Conférence avec invité

The improvised expert: Staging authority at an OECD Nuclear Energy Agency workshop in Fukushima

Avec Prof. Makoto Takahashi


Infos

Dates
6 février 2025
Lieu
Salle du conseil - B31
4000 Liège
Durée
Deux heures
Horaires
De 14h à 16h
Prix
Gratuit

Le 6 février prochain de 14h à 16h (Salle du Conseil), nous aurons la chance d'accueillir le Prof. Makoto Takahashi, assistant prof. for transdisciplinary STS a l'Université d'Amsterdam et également le curateur de l'exposition "Picturing the Invisible" dont le vernissage aura lieu le lendemain, vendredi 7 avril de 18 à 20h à la Cité miroir. Prof. Makoto nous présentera ces recherches récemment publiées dans Social Studies of Science. Ci-dessous, vous retrouverez le titre de son intervention ainsi qu'un bref résumé du sujet de celle-ci.
 

The improvised expert: Staging authority at an OECD Nuclear Energy Agency workshop in Fukushima

Ces dernières années, des inquiétudes concernant une crise de l'autorité des experts ont été exprimées dans le monde entier. Le Japon n'échappe pas à cette tendance. Les scandales entourant la (mauvaise) gestion de la catastrophe de la centrale nucléaire de Fukushima Daiichi en 2011 ont gravement entamé la confiance du public dans les institutions de l'État, posant un défi supplémentaire aux personnes engagées dans la protection radiologique. Cet article examine comment les revendications d'autorité des experts sont formulées dans ces conditions de faible confiance du public. À cette fin, je propose un compte-rendu ethnographique de l'atelier de l'Agence de l'OCDE pour l'énergie nucléaire (AEN) sur la science de la sécurité alimentaire post-accidentelle, un événement organisé à la demande du Bureau du Cabinet japonais dans le but d'inspirer la confiance dans les produits de Fukushima. J'analyse les pratiques par lesquelles les organisateurs créent un personnage public crédible en utilisant l'idiome de l'improvisation dramaturgique ; en attirant l'attention sur la « débrouillardise performée » avec laquelle ils ont adapté des scripts institutionnels existants en réponse à une crise discernée de la raison publique.

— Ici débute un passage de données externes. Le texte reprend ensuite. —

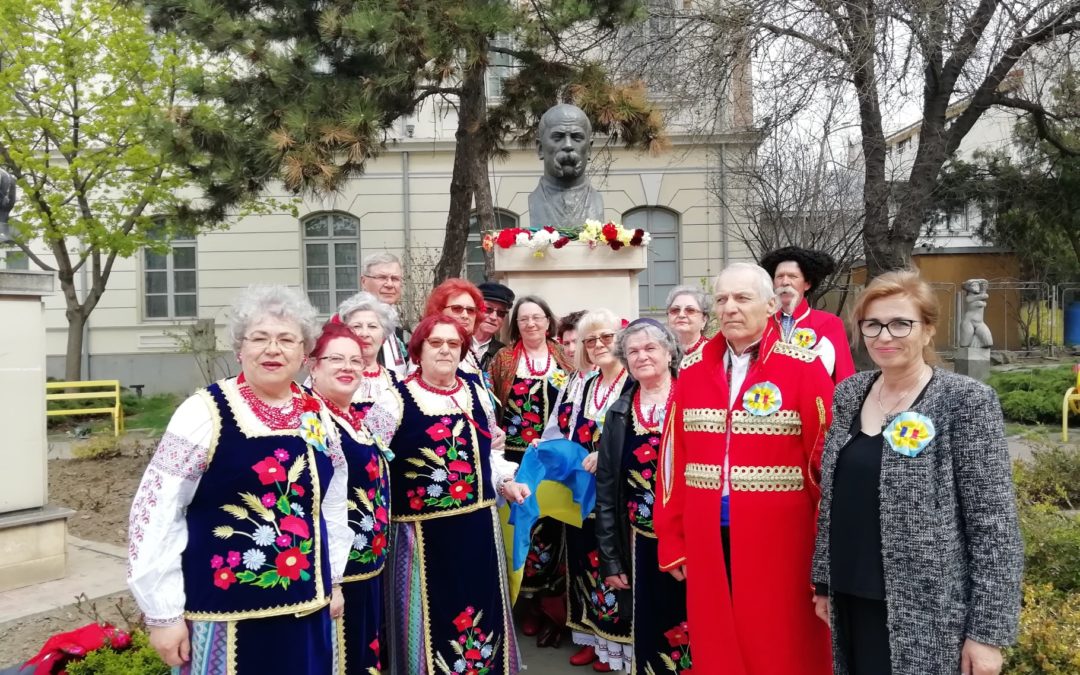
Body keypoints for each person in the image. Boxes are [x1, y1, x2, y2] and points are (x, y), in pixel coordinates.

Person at [128, 285, 352, 672]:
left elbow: (331, 499)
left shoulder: (316, 415)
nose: (272, 349)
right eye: (259, 338)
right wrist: (162, 615)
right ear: (239, 349)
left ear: (303, 354)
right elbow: (156, 511)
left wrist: (332, 579)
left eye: (286, 340)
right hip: (224, 618)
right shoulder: (203, 413)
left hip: (307, 613)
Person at [812, 270, 1023, 675]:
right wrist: (823, 582)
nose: (884, 336)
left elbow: (994, 526)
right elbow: (833, 498)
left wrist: (987, 634)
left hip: (928, 609)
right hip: (850, 597)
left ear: (927, 330)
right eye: (872, 324)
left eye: (900, 323)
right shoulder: (850, 393)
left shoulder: (964, 401)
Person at [654, 262, 835, 675]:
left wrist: (826, 555)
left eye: (742, 298)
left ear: (772, 304)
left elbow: (828, 468)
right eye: (721, 299)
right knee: (716, 637)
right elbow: (672, 460)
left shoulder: (804, 368)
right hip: (706, 535)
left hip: (784, 540)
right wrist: (672, 535)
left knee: (781, 639)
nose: (729, 308)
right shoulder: (693, 369)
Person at [363, 315, 530, 675]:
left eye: (453, 344)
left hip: (479, 529)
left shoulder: (478, 393)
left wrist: (505, 482)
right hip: (421, 537)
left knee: (483, 609)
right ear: (418, 351)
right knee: (429, 617)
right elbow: (368, 463)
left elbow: (488, 453)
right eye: (435, 343)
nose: (445, 350)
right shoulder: (393, 401)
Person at [537, 309, 631, 671]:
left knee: (611, 562)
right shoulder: (586, 384)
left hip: (614, 493)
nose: (597, 345)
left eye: (605, 337)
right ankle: (594, 637)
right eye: (590, 340)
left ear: (619, 339)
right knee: (581, 562)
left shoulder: (631, 383)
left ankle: (618, 642)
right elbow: (563, 429)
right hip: (580, 491)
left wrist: (602, 453)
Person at [487, 295, 574, 645]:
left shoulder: (564, 355)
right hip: (516, 459)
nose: (531, 324)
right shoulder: (504, 359)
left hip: (552, 459)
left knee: (552, 527)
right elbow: (491, 404)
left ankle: (548, 603)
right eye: (524, 319)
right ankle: (523, 601)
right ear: (516, 325)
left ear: (548, 321)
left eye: (537, 317)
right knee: (522, 525)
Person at [308, 322, 390, 674]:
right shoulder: (312, 418)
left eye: (355, 361)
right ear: (314, 365)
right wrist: (333, 580)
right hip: (340, 571)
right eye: (336, 359)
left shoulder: (352, 417)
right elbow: (318, 501)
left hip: (367, 567)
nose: (348, 367)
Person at [760, 246, 855, 382]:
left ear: (807, 284)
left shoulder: (829, 323)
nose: (785, 282)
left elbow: (844, 375)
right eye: (779, 276)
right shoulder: (761, 322)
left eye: (792, 276)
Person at [528, 103, 605, 228]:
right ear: (541, 148)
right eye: (558, 137)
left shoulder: (597, 201)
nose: (568, 145)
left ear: (589, 149)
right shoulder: (534, 201)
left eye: (576, 137)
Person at [337, 291, 399, 418]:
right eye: (357, 326)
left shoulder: (398, 382)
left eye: (372, 326)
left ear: (384, 335)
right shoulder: (327, 375)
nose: (364, 333)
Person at [424, 278, 487, 376]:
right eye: (457, 309)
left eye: (470, 310)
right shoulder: (429, 350)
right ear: (439, 311)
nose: (465, 315)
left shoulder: (469, 352)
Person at [360, 252, 409, 378]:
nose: (389, 284)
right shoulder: (351, 323)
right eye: (382, 277)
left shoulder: (393, 321)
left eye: (395, 279)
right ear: (364, 282)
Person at [664, 285, 711, 368]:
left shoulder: (715, 352)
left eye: (690, 310)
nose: (681, 315)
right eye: (675, 310)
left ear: (704, 319)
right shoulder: (658, 352)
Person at [473, 282, 515, 371]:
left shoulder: (504, 354)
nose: (493, 317)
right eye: (488, 309)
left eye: (501, 313)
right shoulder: (455, 343)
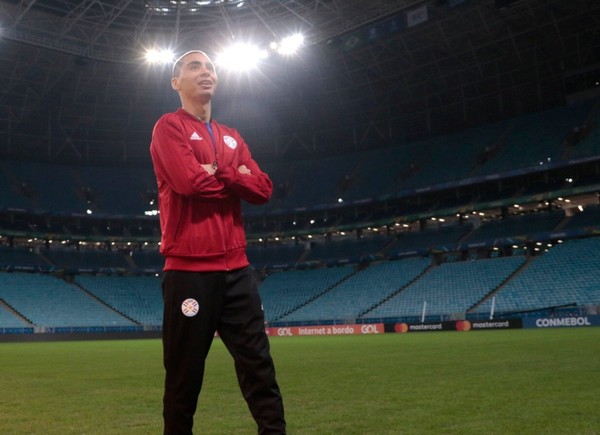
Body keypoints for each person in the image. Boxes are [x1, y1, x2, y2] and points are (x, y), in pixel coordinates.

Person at [150, 50, 286, 435]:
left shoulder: (232, 137)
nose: (205, 72)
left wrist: (221, 170)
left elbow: (262, 189)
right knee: (184, 374)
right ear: (176, 82)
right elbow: (189, 183)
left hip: (238, 272)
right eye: (194, 66)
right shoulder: (168, 128)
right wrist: (235, 178)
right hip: (190, 274)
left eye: (210, 67)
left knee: (259, 366)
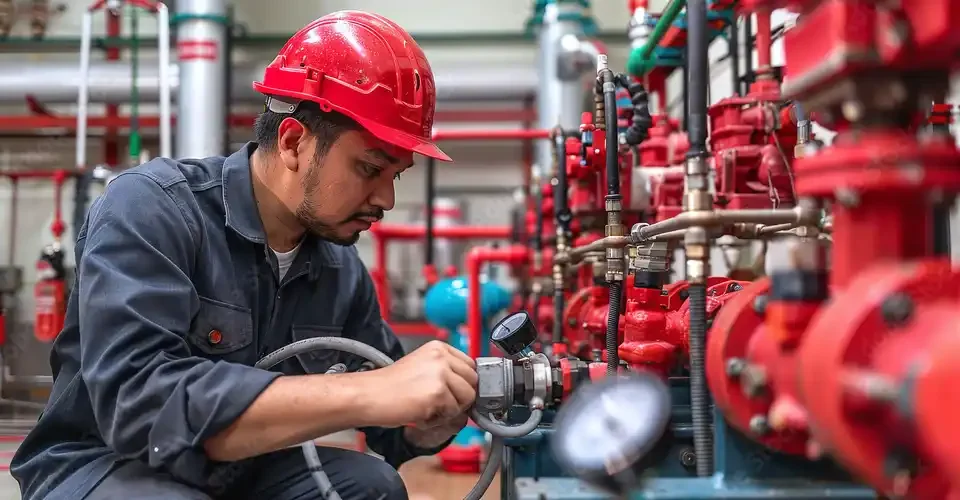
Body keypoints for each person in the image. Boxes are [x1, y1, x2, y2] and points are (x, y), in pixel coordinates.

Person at [11, 10, 478, 500]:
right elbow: (141, 407)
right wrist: (366, 394)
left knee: (372, 486)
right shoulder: (152, 209)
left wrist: (437, 412)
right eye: (369, 168)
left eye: (395, 177)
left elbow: (394, 429)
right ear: (294, 141)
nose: (387, 200)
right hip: (105, 463)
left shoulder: (340, 271)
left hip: (240, 471)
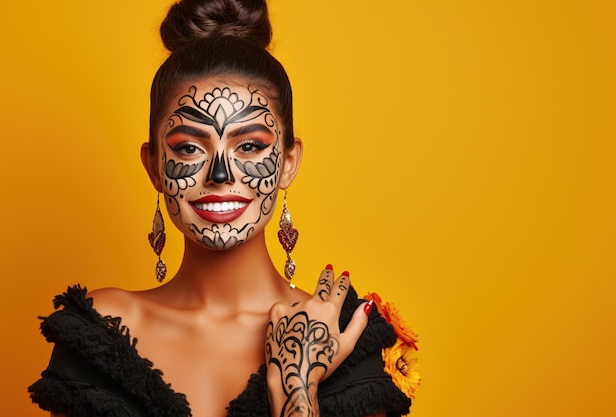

Concrètement, l'improvisation nous invite à examiner comment et pourquoi les acteurs de la politique nucléaire ont cherché à délimiter deux variantes du modèle de déficit : le discours (psychologique) de la « radiophobie » et le discours (économique) de l'« atteinte à la réputation ». Alors que les études antérieures ont identifié les continuités entre les deux discours, l'attention portée à ce travail frontalier révèle les avantages dramaturgiques de l'« atteinte à la réputation » par rapport à la « radiophobie » pour contester les prétentions des critiques au titre de victime, obtenir un soutien international et produire le corps de l'expert en tant que site de preuve.